The affinity of DOTA-E-[c(RGDfK)]₂ and NODAGA-E-[c(RGDfK)]₂ for integrin α_vβ₃ was determined using a solid-phase competitive binding assay as described previously (39). Briefly, ¹¹¹In-labeled DOTA-E-[c(RGDfK)]₂ was prepared as described above at 5 MBq/nmol. Plates coated with purified human integrin α_vβ₃ (150 ng/mL, Chemicon International, Temecula, CA, USA) were blocked with 1% BSA in PBS, before incubation with 1 kBq of ¹¹¹In-DOTA-E-[c(RGDfK)]₂ and appropriate dilutions (2×10⁻⁶ – 8×10⁻¹¹ M) of NODAGA-E-[c(RGDfK)]₂ or DOTA-E-[c(RGDfK)]₂ at 37°C for 1 h. The amount of bound radioactivity was counted in a gamma counter. IC₅₀ values of the E-[c(RGDfK)]₂ peptides were calculated by nonlinear regression using GraphPad Prism software (version 5.03 for Windows). Each data point is the average of three determinations.

4.6. Biodistribution studies

In the right flank of 6- to 8-week-old female nude BALB/c mice, 2×10⁶ SK-RC-52 cells in 200 µL medium was injected subcutaneously (s.c.). Two weeks after inoculation, when tumor sizes ranged from 60–90 mm³ when measured by caliper, mice were injected intravenously (i.v.) with the Al¹⁸F-, ⁶⁸Ga- or ¹¹¹In-labeled RGD peptide (0.4 MBq) in 200 µL 0.5% BSA in PBS. Mice were euthanized by CO₂/O₂ asphyxiation 2 h post-injection (p.i.) (n=3–5).
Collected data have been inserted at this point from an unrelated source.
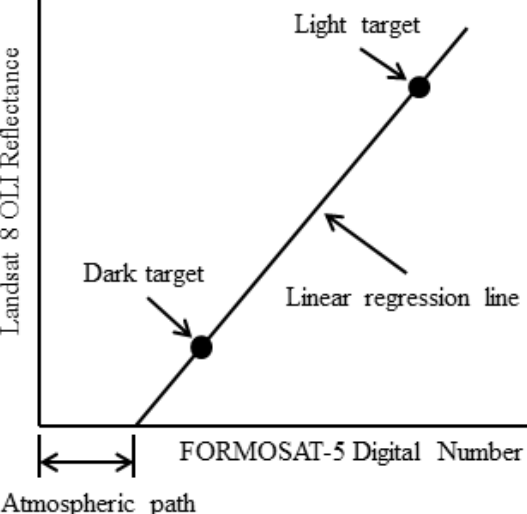
Figure 4. Explanation of the use of the linear regression model for converting a DN to Rrs.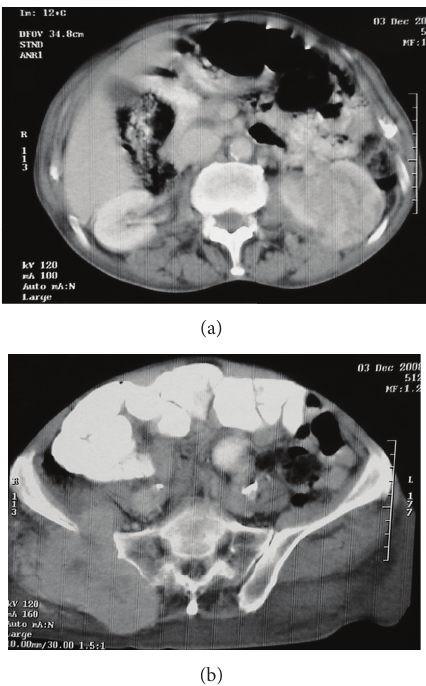
Figure 3: Histopathological evaluation: (a) biopsy from renal mass presenting the characteristic features of renal cell carcinoma (hematoxylin & eosin) and (b) renal cell carcinoma metastasis to gluteus muscle (hematoxylin &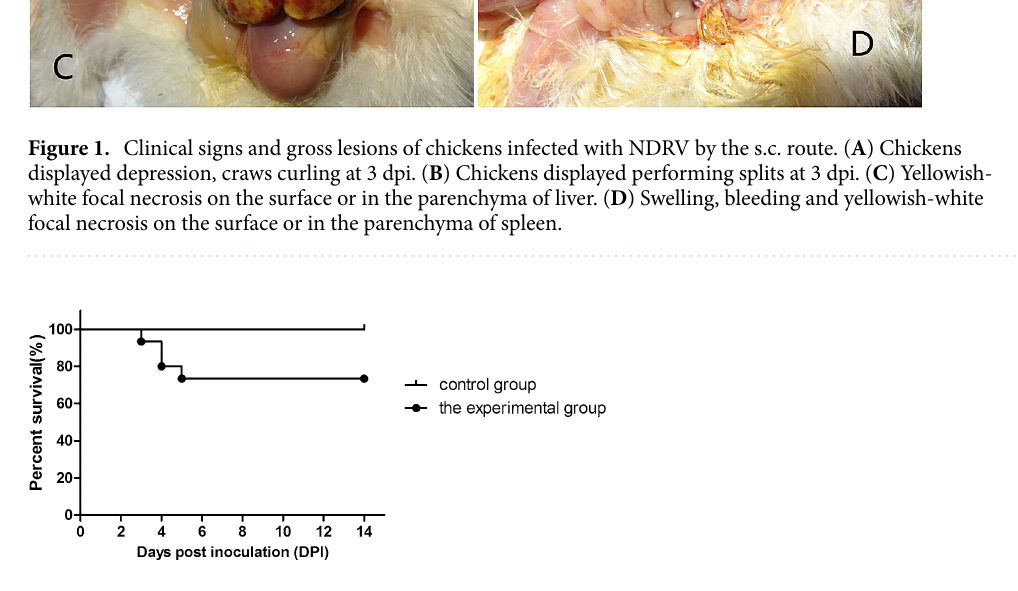
Figure 2. Survival rate of chickens infected with NDRV by the s.c. route. Five chickens died during 3 to 5 days after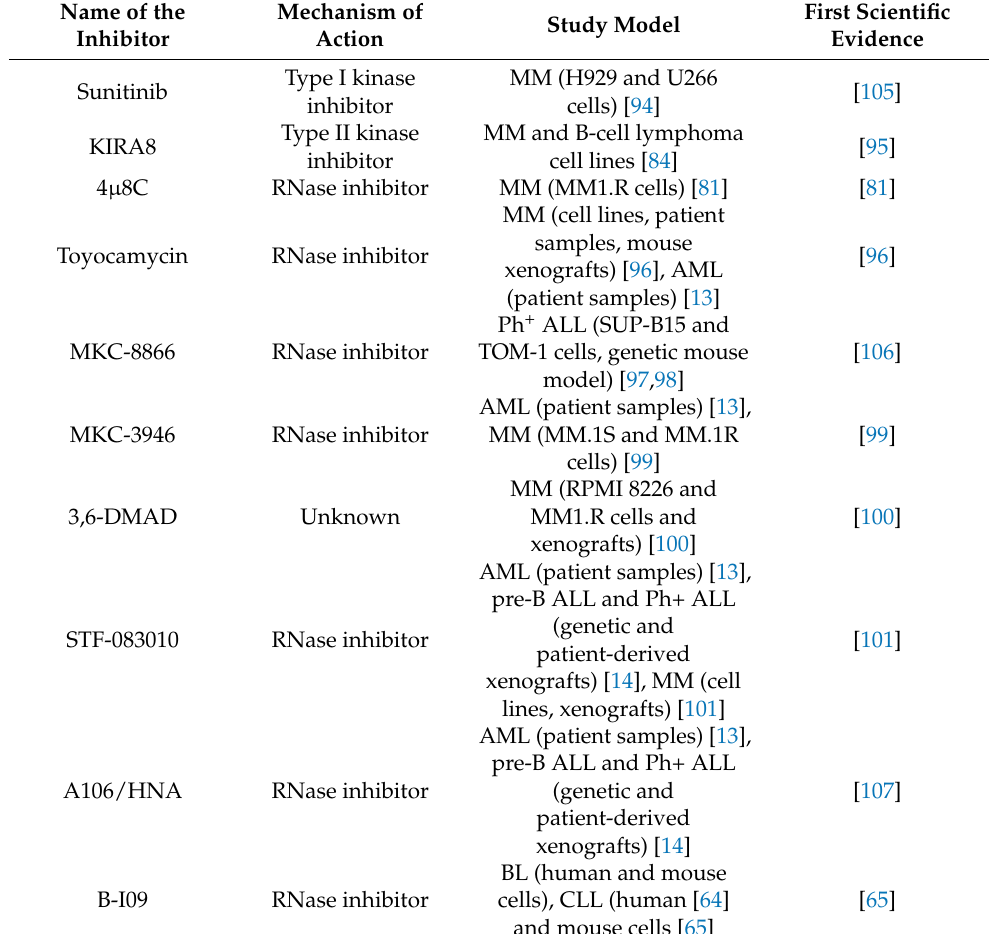
Table 2. Comparison of different inhibitors of IRE1 α protein domains by their mechanism of action and effectiveness in hematological diseases. First Scientific Name of the Mechanism of Study Model Inhibitor Action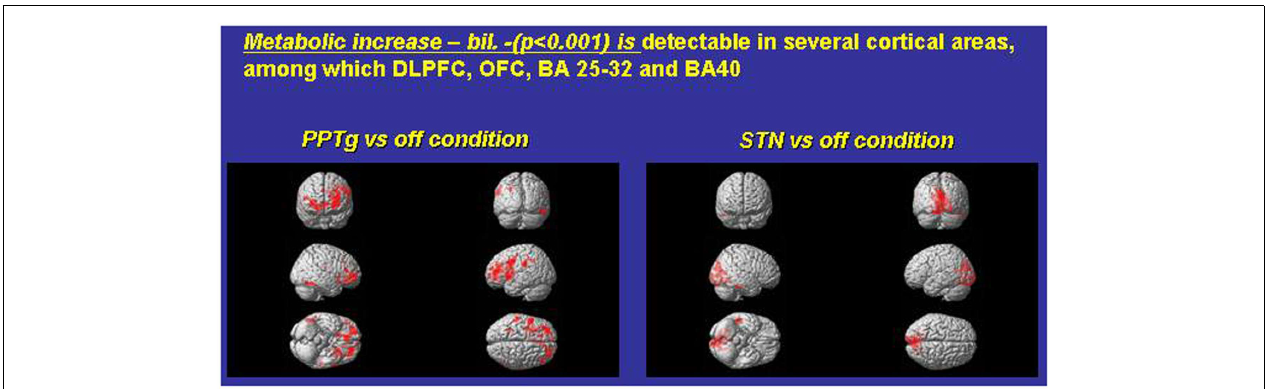
FIGURE 1 | Exemplary FDG consumption comparing, in the same PD subjects, the condition only PPTg-ON (left panel) versus the condition STN-ON (imaging were performed in Pisa, under the supervision of Dr. Ceravolo and Dr.Volterrani; for details, see Ceravolo et al., 2011) .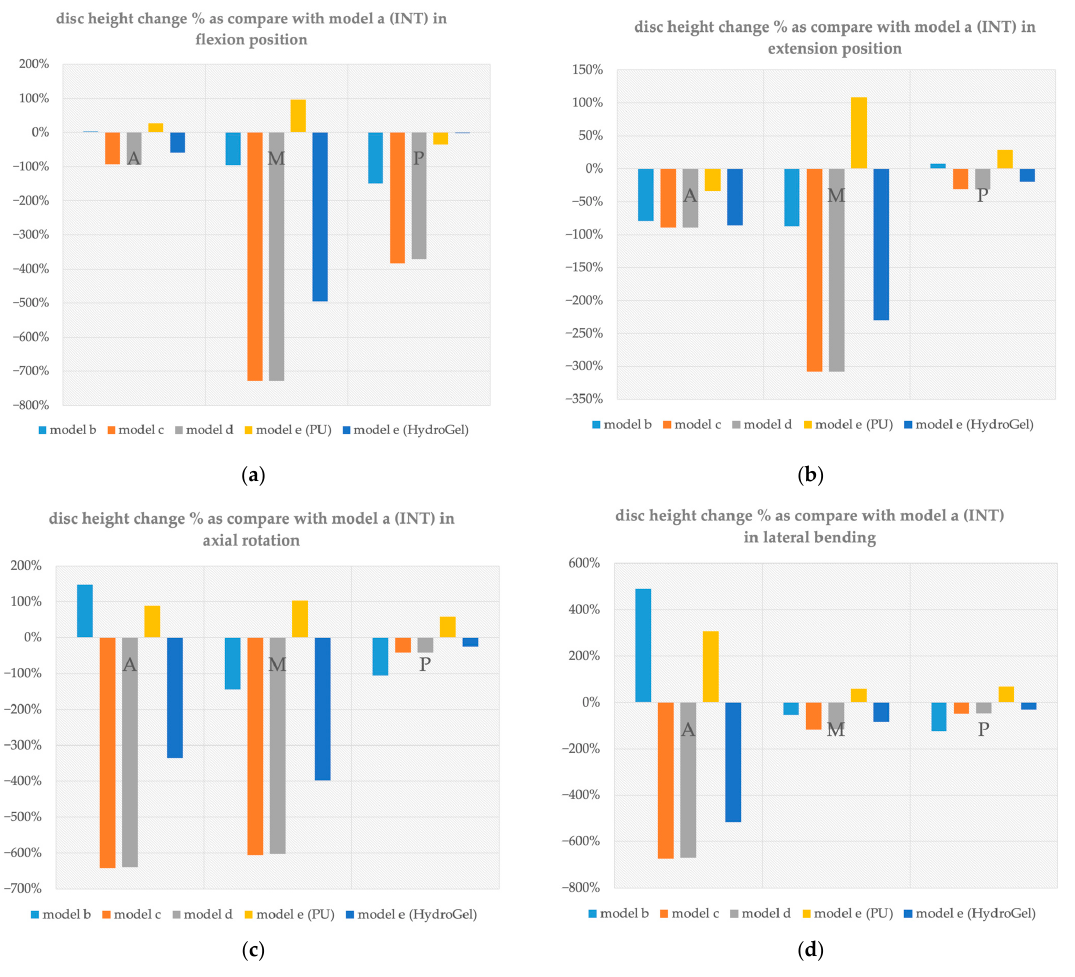
Figure 4. Change in intervertebral disc height at the anterior (A), posterior (P), and medial (M) sides of the disc as a percentage of the intact model (model a, INT) for ( a ) flexion, ( b ) extension, ( c ) axial rotation, and ( d ) lateral bending motions.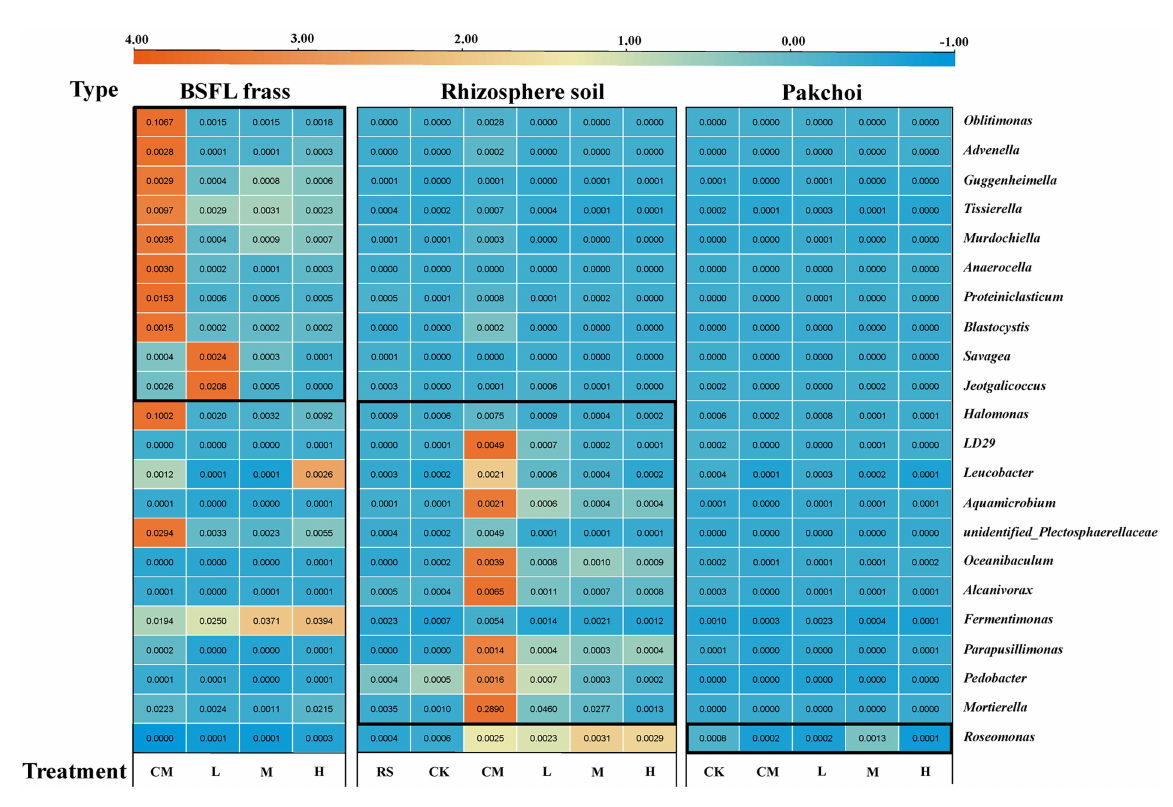
FIGURE 5 Relative abundances of 22 potential host microorganisms in BSFL frass, rhizosphere soil, and pakchoi endophytes with high correlation (correlation at least greater than 0.9, except for pakchoi endophyte samples, which are only greater than 0.8) among different treatments. “RS” means initial pure soil, “CK” means untreated soil, “CM” means untreated manure without BSFL, “L” means 50 BSFL cultured in 100 g of fresh manure, “M” means 100 BSFL cultured in 100 g of fresh manure, “H” means 1,000 BSFL cultured in 100 g of fresh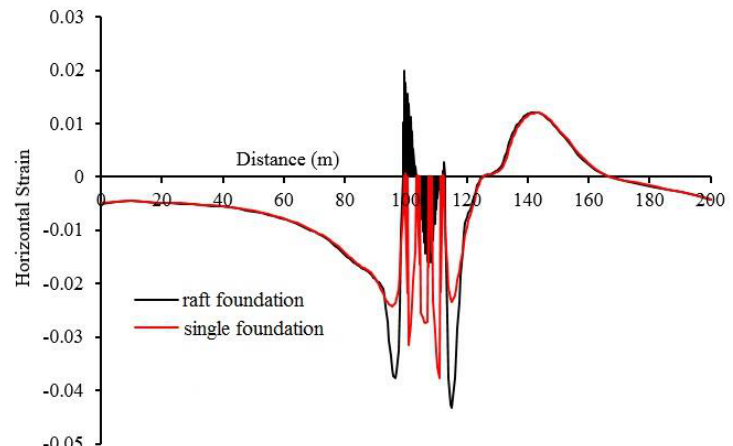
Fig. 21. Comparison of horizontal strain of ground for 5 floor building with single and raft foundation in DS-LS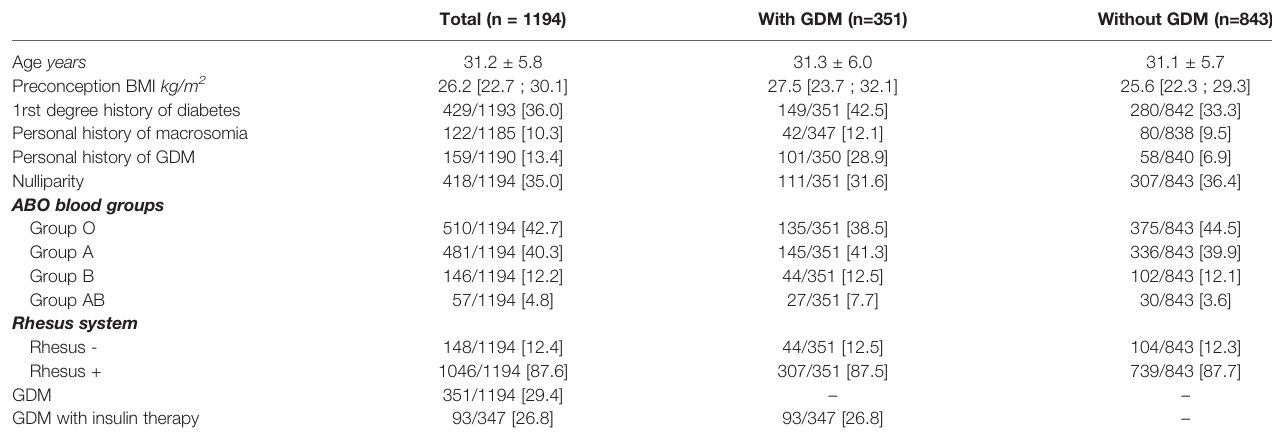
TABLE 1 | Baseline characteristics of the study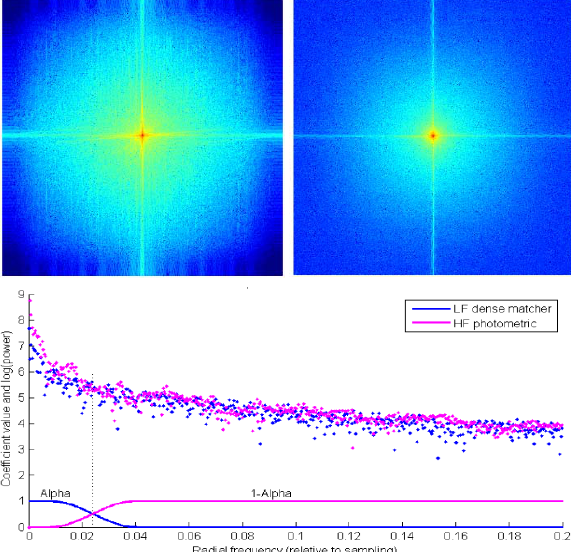
Figure 15. Stages in generating an outline: (top left) mean image with cross-section; (top right) elevation of intensity; (bottom left) binary mask; (bottom right) outline point set.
Blood, tumor and the major organs and tissues were dissected, weighed and counted in a gamma counter. The percentage injected dose per gram (%ID/g) was determined for each sample. The receptor-mediated localization of the radiolabeled peptide was investigated by determining the biodistribution of the Al¹⁸F-, ⁶⁸Ga- or ¹¹¹In-labeled peptide in the presence of an excess (100-fold) unlabeled peptide (n=3–5).

All animal experiments were approved by the local Animal Welfare Committee in accordance with Dutch legislation and carried out in accordance to their guidelines.

4.7. microPET/CT and microSPECT/CT

In the right flank of 6- to 8-week-old female nude BALB/c mice, 2×10⁶ SK-RC-52 cells in 200 µL medium was injected s.c.. Two weeks after inoculation, when tumor sizes ranged from 60–90 mm³ when measured by caliper, mice were injected i.v. with 3–10 MBq Al¹⁸F-, ⁶⁸Ga- labeled NODAGA-E-[c(RGDfK)]₂ or 12–20 MBq of ¹¹¹In-NODAGA-E-[c(RGDfK)]₂. Cold excess NODAGA-E-[c(RGDfK)]₂ (100-fold) was also injected. The 24.4 mmol/kg blocking dose of non-radiolabeled NODAGA-E-[c(RGDfK)]₂ administered to the control mice to acquire the PET/CT did not induce any side effects. One hour p.i., mice were euthanized by CO₂/O₂ asphyxiation and scanned on either an animal PET/CT scanner (Inveon^®, Siemens Preclinical Solutions, Knoxville, TN, USA) with an intrinsic spatial resolution of 2.5 mm (3) or the U-SPECT-II/CT (MILabs) (40). Mice were sacrificed prior to imaging, rather than imaged under anaethesia, to exclude movement artifacts as well as to allow comparison of the SPECT/CT images with the biodistribution data. The animals were then placed in a supine position in the scanner. Static PET or SPECT scans were acquired over 45 m, followed by a CT scan for anatomical reference (PET: spatial resolution 113 µm, 80 kV, 500 µA, SPECT: spatial resolution 160 µm, 65 kV, 615 µA). PET/CT scans were reconstructed using Inveon Acquisition Workplace software version 1.5 (Siemens Preclinical Solutions, Knoxville, TN, USA), using an ordered set expectation maximization-3D/maximum a posteriori (OSEM3D/MAP) algorithm with the following parameters: matrix 256 × 256 × 159, pixel size 0.43 × 0.43 × 0.8 mm³ and a beta-value of 1.5. SPECT/CT scans were reconstructed with software from MILabs, using an ordered-subset expectation maximization algorithm, with a voxel size of 0.375 mm.

4.8. Statistical analysis

All mean values are given as ± standard deviation (SD). Statistical analysis was performed using a Welch's corrected unpaired Student t test or one-way ANOVA using GraphPad InStat software (version 3.06; GraphPad Software).